OAuth credential fail by `Bad request`

[anikfal]

I have successfully created the sh_client_id and sh_client_secret parameters. However, while trying the code below, it raises Bad request error:

import os
import datetime
import numpy as np
import matplotlib.pyplot as plt
import pandas as pd
import requests
import getpass

from sentinelhub import (
    SHConfig,
    DataCollection,
    SentinelHubCatalog,
    SentinelHubRequest,
    BBox,
    bbox_to_dimensions,
    CRS,
    MimeType,
    Geometry,
)

from utils import plot_image

config = SHConfig("my-profile")
aoi_coords_wgs84 = [4.2, 50.8, 4.21, 50.81]
resolution = 10
aoi_bbox = BBox(bbox=aoi_coords_wgs84, crs=CRS.WGS84)
aoi_size = bbox_to_dimensions(aoi_bbox, resolution=resolution)

print(f"Image shape at {resolution} m resolution: {aoi_size} pixels")
catalog = SentinelHubCatalog(config=config)

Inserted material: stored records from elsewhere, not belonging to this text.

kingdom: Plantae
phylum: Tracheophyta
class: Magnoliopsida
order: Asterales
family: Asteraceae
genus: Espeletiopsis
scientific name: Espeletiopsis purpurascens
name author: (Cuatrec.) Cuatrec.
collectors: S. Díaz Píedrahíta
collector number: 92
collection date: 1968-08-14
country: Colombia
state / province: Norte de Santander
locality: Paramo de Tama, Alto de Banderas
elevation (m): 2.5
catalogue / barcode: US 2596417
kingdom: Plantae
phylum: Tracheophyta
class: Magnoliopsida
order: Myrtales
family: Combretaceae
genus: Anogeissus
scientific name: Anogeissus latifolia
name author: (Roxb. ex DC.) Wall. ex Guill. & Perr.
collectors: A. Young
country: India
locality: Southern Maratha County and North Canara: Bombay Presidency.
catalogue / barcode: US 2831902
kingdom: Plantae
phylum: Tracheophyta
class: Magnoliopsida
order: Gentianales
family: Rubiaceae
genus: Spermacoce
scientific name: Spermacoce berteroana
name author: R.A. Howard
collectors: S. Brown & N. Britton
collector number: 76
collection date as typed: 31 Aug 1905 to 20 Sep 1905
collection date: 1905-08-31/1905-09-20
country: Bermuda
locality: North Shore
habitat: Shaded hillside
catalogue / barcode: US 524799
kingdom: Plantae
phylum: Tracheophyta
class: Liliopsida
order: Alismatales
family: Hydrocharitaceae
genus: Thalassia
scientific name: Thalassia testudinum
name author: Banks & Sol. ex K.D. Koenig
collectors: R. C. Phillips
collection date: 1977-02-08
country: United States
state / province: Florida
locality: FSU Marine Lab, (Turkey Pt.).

aoi_bbox = BBox(bbox=aoi_coords_wgs84, crs=CRS.WGS84)
time_interval = "2022-07-01", "2022-07-20"

search_iterator = catalog.search(
    DataCollection.SENTINEL2_L2A,
    bbox=aoi_bbox,
    time=time_interval,
    fields={"include": ["id", "properties.datetime"], "exclude": []},
)

results = list(search_iterator)
print("Total number of results:", len(results))

Last three lines of the error:

. . . File "/home/anikfal/miniconda3/envs/mysat/lib/python3.10/site-packages/oauthlib/oauth2/rfc6749/errors.py", line 400, in raise_from_error raise CustomOAuth2Error(error=error, **kwargs) oauthlib.oauth2.rfc6749.errors.CustomOAuth2Error: ({'status': 400, 'reason': 'Bad Request', 'message': 'Illegal client_id', 'code': 'OAUTH_ERROR'})

I am sure about the validity of the credentials, since I can get a token by the same credentials, by the command below:

curl --request POST --url https://identity.dataspace.copernicus.eu/auth/realms/CDSE/protocol/openid-connect/token --header 'content-type: application/x-www-form-urlencoded' --data 'grant_type=client_credentials&client_id=my_client_id' --data-urlencode 'client_secret=my_client_secret'

[zigaLuksic]

Hi @anikfal, can you tell me which version of sentinelhub-py you are using? In version 3.9.2 we added a patch for the recent changes in credential handling.

[anikfal]

Hi @zigaLuksic. It seems the version is okay:

import sentinelhub
sentinelhub.__version__
'3.9.3'

[anikfal]

I can use 2 separate sentinel hub dashboards:

1. https://apps.sentinel-hub.com/dashboard/#/account/settings
2. https://shapps.dataspace.copernicus.eu/dashboard/#/account/settings

I created the credentials by the second dashboard (shapps.dataspace.copernicus.eu) . The first one seems not to be free.

[willrayeo]

Hi @anikfal can you confirm that when you create your profile specific to Copernicus Data Space Ecosystem you are inputting all of the below parameters?

config = SHConfig()
config.sh_client_id = getpass.getpass("Enter your SentinelHub client id")
config.sh_client_secret = getpass.getpass("Enter your SentinelHub client secret")
config.sh_token_url = "https://identity.dataspace.copernicus.eu/auth/realms/CDSE/protocol/openid-connect/token"
config.sh_base_url = "https://sh.dataspace.copernicus.eu"
config.save("cdse")

It's important to set the token url and base url parameters as the default parameters for sentinelhub-py won't work with Copernicus Data Space Ecosystem.

For some up to date examples on using sentinelhub-py with Copernicus Data Space Ecosystem I would recommend going through this notebook.

[anikfal]

Hi @willrayeo. Problem solved. Thanks for mentioning those critical points.

I had not set config.sh_token_url and config.sh_base_url in my config.toml (no need to config.save("cdse") for my case). So they had some other addresses (https://services.sentinel-hub.com/oauth/token and https://services.sentinel-hub.com).

I wonder if it was necessary to establish two separate services (services.sentinel-hub.com and sh.dataspace.copernicus.eu)? It was a bit confusing for me as the user.